L'intérêt apparent : la SCI perçoit des loyers, déduit les intérêts d'emprunt, les charges, l'assurance, la taxe foncière. Le résultat fiscal est souvent nul, voire déficitaire pendant les premières années. À l'arrivée à l'échéance du crédit, la SCI détient un bien financé par l'associé via les loyers, et les parts de la SCI peuvent ensuite être transmises aux enfants avec abattement.
Sur le plan théorique, le schéma tient. Sur le plan fiscal, il est strictement encadré, et plusieurs jurisprudences l'ont remis en cause. Le principal obstacle : l'article 13 du CGI et la doctrine sur les loyers fictifs.
L'article 13 CGI et le risque de réintégration
Quand une SCI à l'IR loue à son propre associé un logement qui lui sert de résidence principale, l'administration considère que l'associé occupe en réalité un bien dont il a la jouissance gratuite, indépendamment du loyer versé.
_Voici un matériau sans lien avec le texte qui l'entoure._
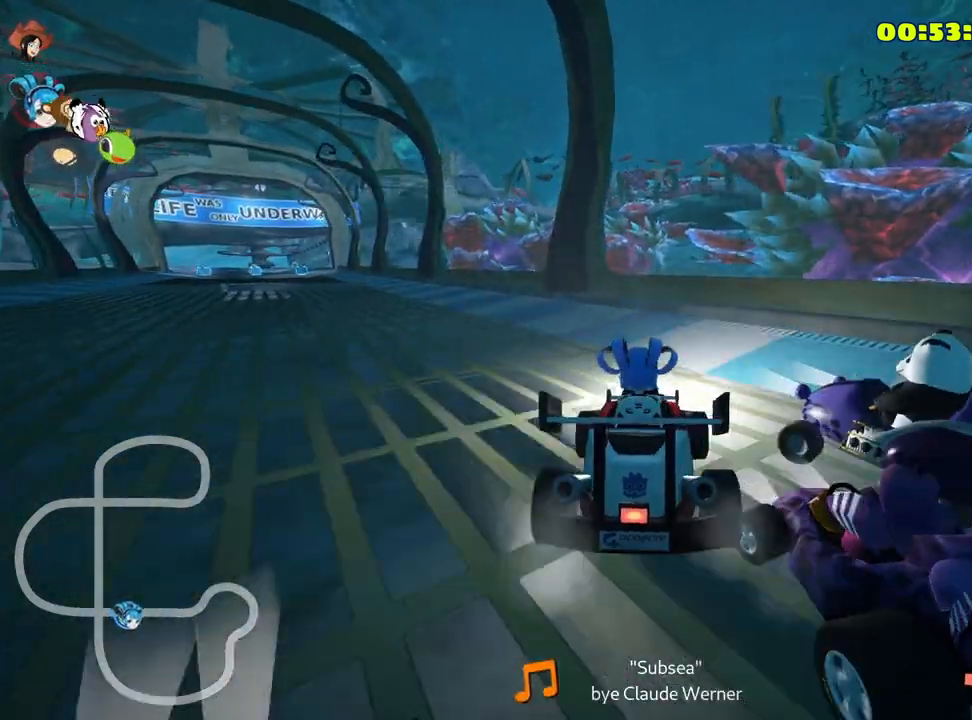
{"keys": ["left", "skid", "up"], "events": [[50, "right", "down"], [300, "right", "up"], [400, "left", "down"], [433, "skid", "down"]]}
Le loyer perçu par la SCI n'est qu'une circulation d'argent au sein du même patrimoine économique. L'article 13 du CGI permet alors la réintégration de la valeur locative dans les revenus de l'associé, et le refus de déduction des charges correspondantes au niveau de la SCI.
Concrètement, le montage est fiscalement neutralisé : l'associé est imposé comme s'il occupait gratuitement, et la SCI ne peut pas déduire ses charges. Les intérêts d'emprunt, qui constituaient le principal levier du schéma, deviennent non déductibles. Le rapport de la Cour des comptes 2022 a rappelé que ce type de montage relève de l'optimisation agressive et fait l'objet d'une attention soutenue.
Pour une SCI à l'IS, le risque change de nature. La société peut techniquement louer à son associé, mais le loyer doit être au prix du marché. Un loyer sous-évalué constitue un acte anormal de gestion : l'administration redresse la SCI sur le manque à gagner, et requalifie la différence en avantage en nature taxable chez l'associé. Voir aussi notre comparatif IR/IS.
Les cas où le montage reste légal et utile
Le schéma de la SCI qui loue à son associé reste parfaitement viable dans plusieurs configurations bien identifiées. Premier cas : la SCI loue à une structure d'exploitation professionnelle dont l'associé est dirigeant. Médecin propriétaire de ses murs via une SCI familiale, qui les loue à son cabinet (SELARL, SCP, EURL) : le montage est classique, fiscalement avantageux, et juridiquement sécurisé. La SCI perçoit des loyers, déduit ses charges, et le locataire (la société d'exploitation) déduit les loyers de son résultat.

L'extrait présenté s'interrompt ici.